Form alternatives of the word by using transpositions (swapping of letters within the word). Details will be provided in Lab 10.

Substitutions

Form alternatives of the word by generating all possible single-letter substitutions. Details will be provided in Lab 10.

Insertions

Form alternatives of the word by inserting single-letters in the word. Details will be provided in Lab 10.


Suggesting Alternatives

Lab 10 will address this problem in detail. For Lab 9, once all alternative spellings of a word are considered, your program should print to the screen all valid alternative spellings and their term frequencies values.

Note that, for some misspelled words, none of our generated alternatives will occur in the word-frequency list. For example, if you type in telefone, there are no alternatives which occur in the word list. In cases like this, simply tell the user "Not found".


Useful Tips

Lists and strings will probably be needed in this program. See our documentation about using strings and lists as objects for guidance on advanced operations for strings and lists.

Be sure to re-examine in class examples for programs that use lists of lists as well as file input/output.

Also, your "suggesting alternatives" solution may need to use string operations that we learned early in the semester, including concatenation, substring (or slicing), and repetitions. Here are some examples:

s1 = "hello there"
s2 = "goodbye"
newstr = s1 + s2   # newstr is "hello theregoodbye"
newstr = s1[3:10]  # newtr is "l0 ther"
newstr = s1*2      # newsr is "goodbyegoodbye"

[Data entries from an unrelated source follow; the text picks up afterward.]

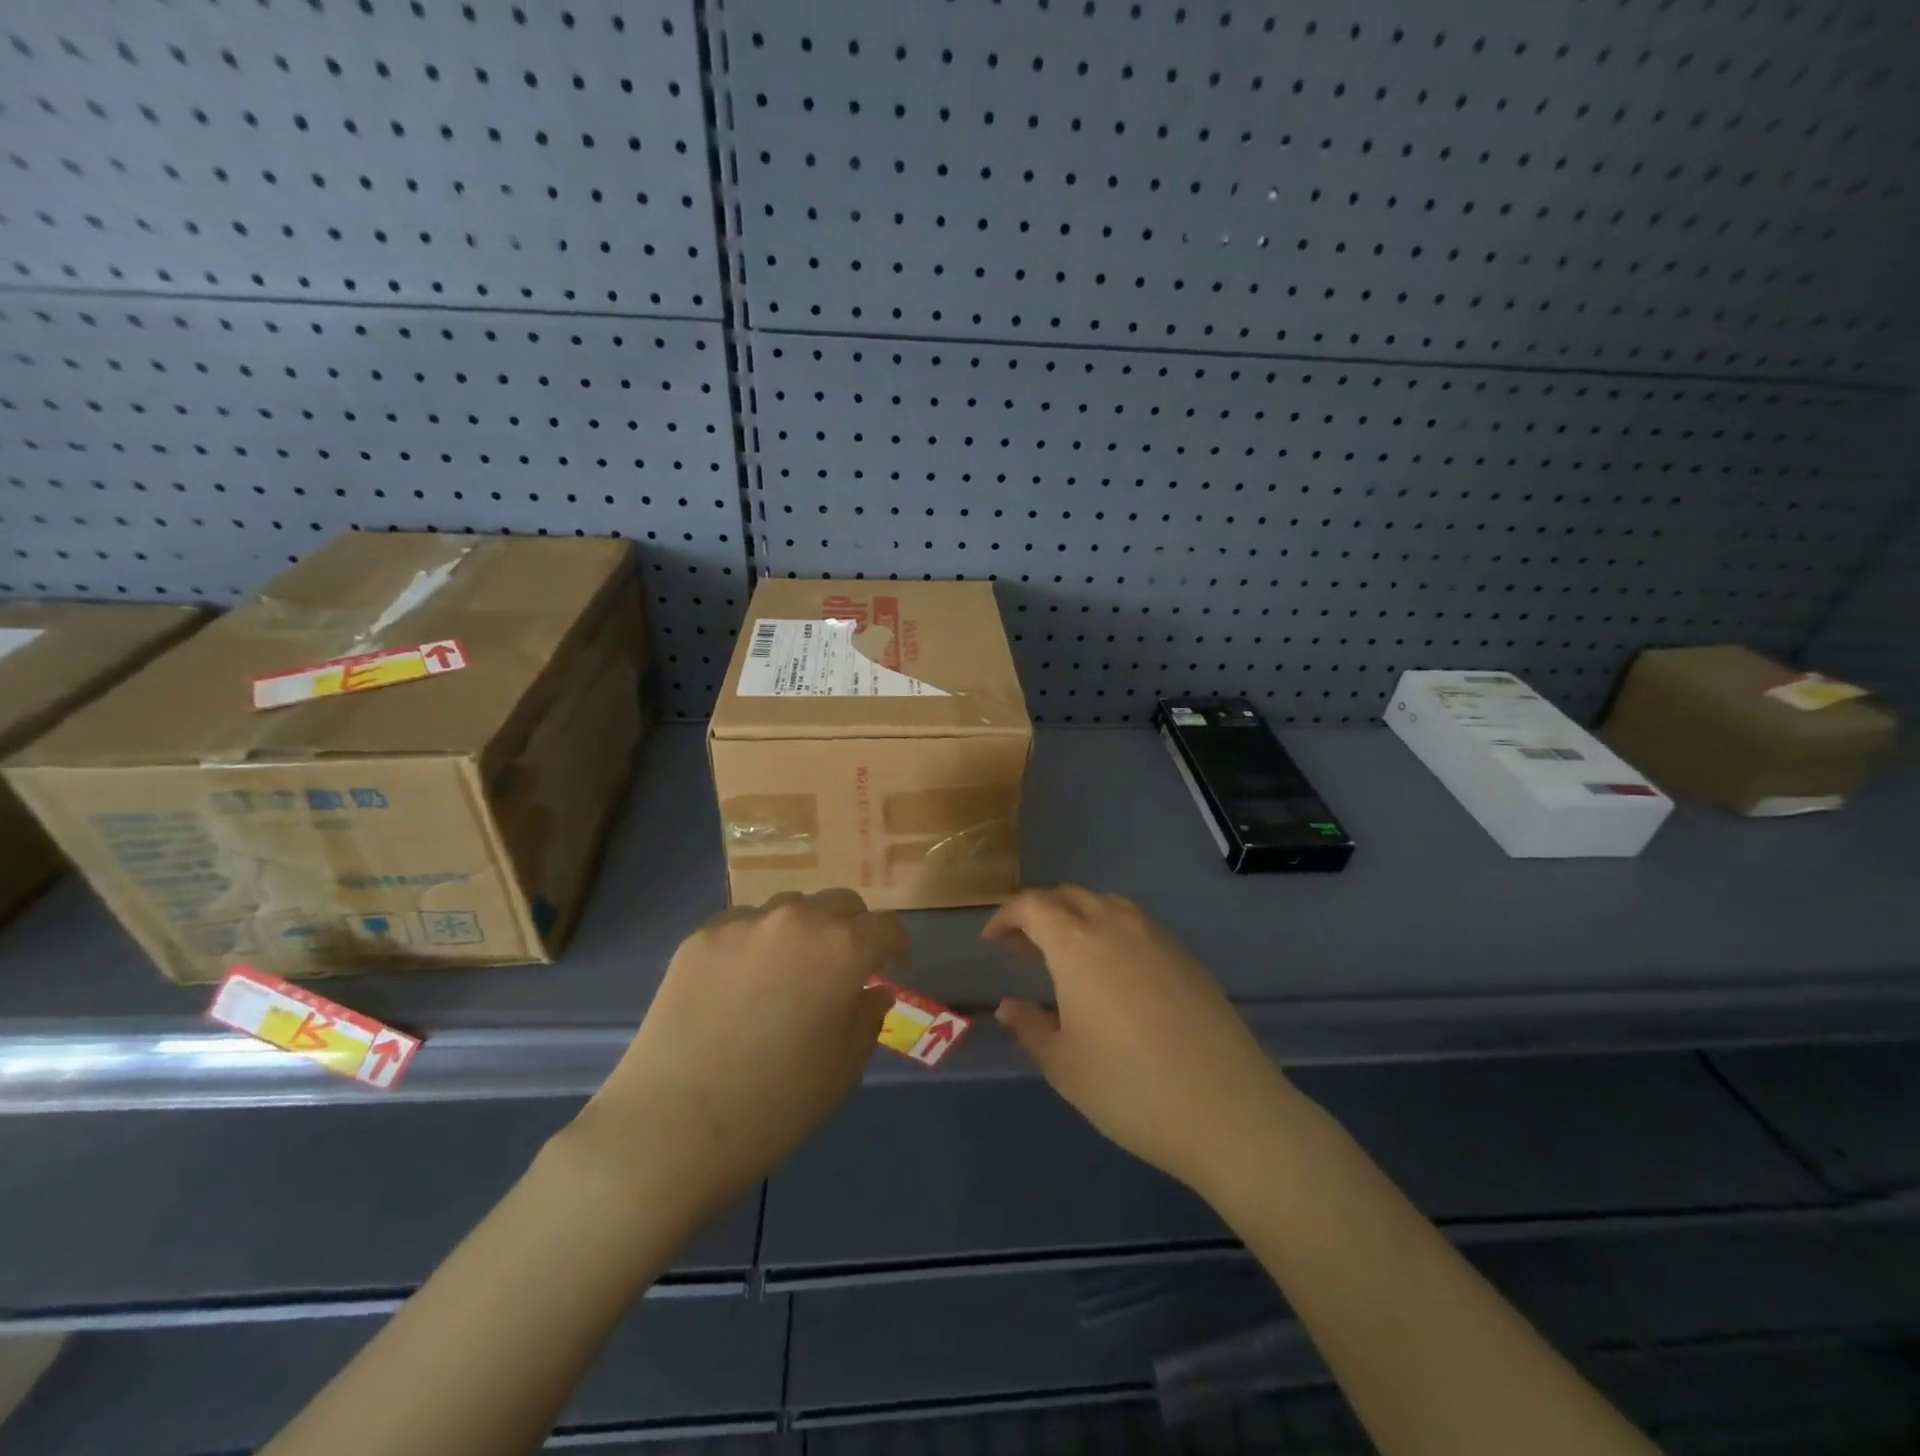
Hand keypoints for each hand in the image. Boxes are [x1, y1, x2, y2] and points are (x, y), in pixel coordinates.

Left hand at [569, 889, 902, 1224]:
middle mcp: (797, 919)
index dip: (896, 944)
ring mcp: (744, 923)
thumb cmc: (776, 1104)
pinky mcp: (700, 937)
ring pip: (789, 908)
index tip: (893, 965)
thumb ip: (868, 1017)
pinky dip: (756, 944)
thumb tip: (873, 990)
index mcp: (842, 948)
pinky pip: (743, 926)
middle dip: (853, 928)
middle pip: (840, 903)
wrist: (673, 1126)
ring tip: (789, 972)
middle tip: (844, 966)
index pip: (886, 926)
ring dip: (803, 931)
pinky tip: (740, 984)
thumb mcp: (843, 1068)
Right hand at [989, 886, 1290, 1195]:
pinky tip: (1115, 974)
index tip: (992, 940)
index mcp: (1078, 944)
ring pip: (1107, 905)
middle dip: (1041, 912)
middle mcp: (1117, 926)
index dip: (1007, 917)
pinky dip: (1112, 933)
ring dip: (1078, 917)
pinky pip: (1138, 926)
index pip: (1033, 906)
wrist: (1228, 1110)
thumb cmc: (1130, 1089)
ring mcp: (1158, 938)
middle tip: (1025, 947)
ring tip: (1068, 955)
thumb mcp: (1064, 1066)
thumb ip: (1030, 1028)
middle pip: (1070, 896)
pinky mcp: (1188, 957)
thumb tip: (1008, 1006)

Lastly, strings can be compared using all relational operators learned in class (i.e., <, <=, > > ==, !=). Strings are ordered lexographically, exactly like in the dictonary or phonebook. For example:

name1 = "Ameet"
name2 = "Tia"

if name1 < name2:
  print name1
else:
  print name2
outputs the value Ameet since A comes before T in the alphabet. If the first letter of both strings is the same, we compare the second letter in each just as we would in the dictionary. For example, Ameet is greater than Alex. Python continues evaluating position-by-position until one string ends. In that case, the shorter word is less than the longer; for example, Amy is less than Amylia.
Submit

Once you are satisfied with your program, hand it in by typing handin21 in a terminal window.